Search Menu
Home Latest News Menu
Voice

No Dancers Spared: Are rotary mixers the newest cult to replace black t-shirts for DJs?

Rotary mixers have gained traction over the past 15 years, is this just another esoteric DJ fetish, or are people fawning over them for the right reasons?

  • Arthur Kovacs
  • 6 January 2021

Mixmag Asia reluctantly welcomes Arthur Kovacs and his pessimistic, blunt and sardonic view of the modern dance floor and everyone in it. From dancers to DJs, no one is safe from his line of sight, not even himself. He’s a has-been DJ, a failed promoter, a long-time clubber and an armchair anarchist, and he’s also old, disgruntled, and bitter; constantly complaining at everything; an old man raver yelling at the sky. When he’s not moaning about something, he’s usually busy browsing through your social media posts, trying to find the next thing to complain about. So if you see him writing so much heat, and you start to cry each time you read… just scroll on by.

Five years ago, we saw phalanxes of DJs claiming to play techno, all clad in black t-shirts. The techno they claimed to play sounded more like tech-house, and the black t-shirts they wore looked more like my old school-dinner-lady’s tunic. If Wallace & Gromit were to make another movie, these DJs could definitely be in the extras as a herd of sheep. Today, one could replace techno with Afro, disco, and world music and replace black t-shirts for rotary mixers, and they would still fit the role of Shaun The Sheep.

It’s not that I don’t value the cultural significance of rotary mixers. Indeed, they are integral to DJ culture — not in modern times, but way back during the golden era of disco. Rotary mixers were at the birth of DJ culture, with models such as the Bozak CMA-10-2DL and UREI 1620 being adopted by the likes of nightclub stalwarts such as the Paradise Garage and Studio 54. What I don’t value, however, is people wishing to own one for all the wrong reasons.

To the average mortal, the only difference between a rotary and a normal mixer is one comes with knobs that go round and round, whilst the other comes with linear faders that go down and up. Despite its name, a rotary mixer isn’t just about the type of faders it comes with. Look under the hood and you’ll find less components as a means to reduce the signal path which will produce a more superior and transparent sound, with each component being more expensive than its mass-produced linear mixer counterpart. Some models come with a master Isolator and very few come with a cross-fader and none come with on-board effects. Some don’t even have a pre-gain trim control, leaving only the per-channel gain rotary knob to control the volume which throws off a few first-time users.

A typical rotary mixer strips away all of the bells and whistles that would otherwise come with a Pioneer mixer. It doesn’t have a crossfader nor an on-board FX unit. Some don’t even have per-channel LED indicating gain level, forcing DJs to use their ears (imagine that, a DJ using their ears!). Why then have rotary mixers amassed such a large following? Why are DJs willing to do away with all of the embellishments to which we’ve become accustomed from decades of having Pioneer shove their mass-produced mixers down our throats?

* **INFORMATION SUPPLIED**:
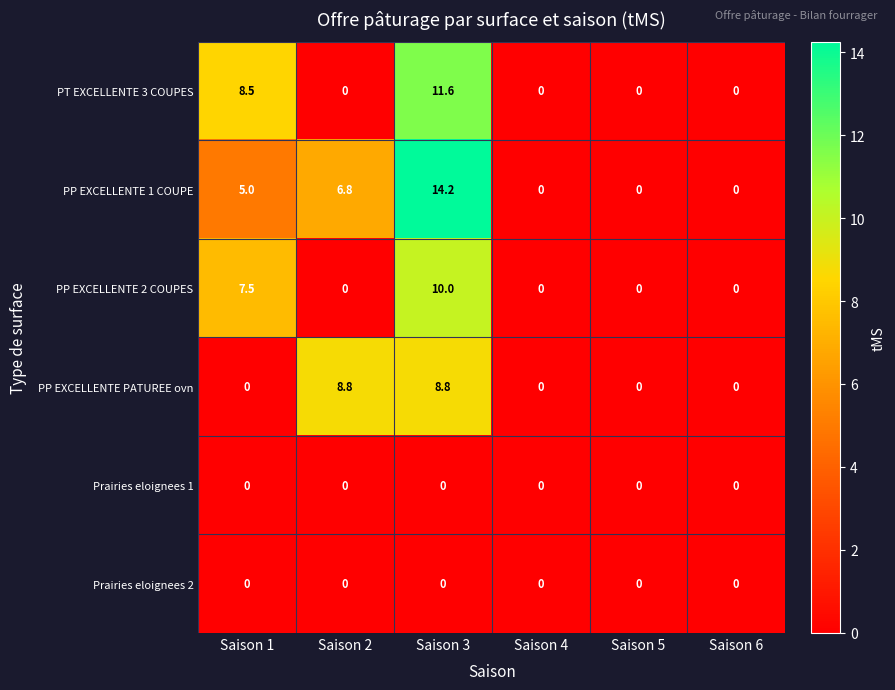

True or false: PP EXCELLENTE 2 COUPES has a value of 0.0 at Saison 4.

True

* **CHECK YOUR UNDERSTANDING**:
- a) In the rotary mixer article, which two mixer models does it say were adopted by nightclubs such as the Paradise Garage and Studio 54?
- b) Print the part of the rotary mixer article from "Mixmag Asia reluctantly" up to and including "scroll on by.".

* **ANSWERS TO THE EXERCISE**:
- a) The Bozak CMA-10-2DL and the UREI 1620.

- b)
Mixmag Asia reluctantly welcomes Arthur Kovacs and his pessimistic, blunt and sardonic view of the modern dance floor and everyone in it. From dancers to DJs, no one is safe from his line of sight, not even himself. He’s a has-been DJ, a failed promoter, a long-time clubber and an armchair anarchist, and he’s also old, disgruntled, and bitter; constantly complaining at everything; an old man raver yelling at the sky. When he’s not moaning about something, he’s usually busy browsing through your social media posts, trying to find the next thing to complain about. So if you see him writing so much heat, and you start to cry each time you read… just scroll on by.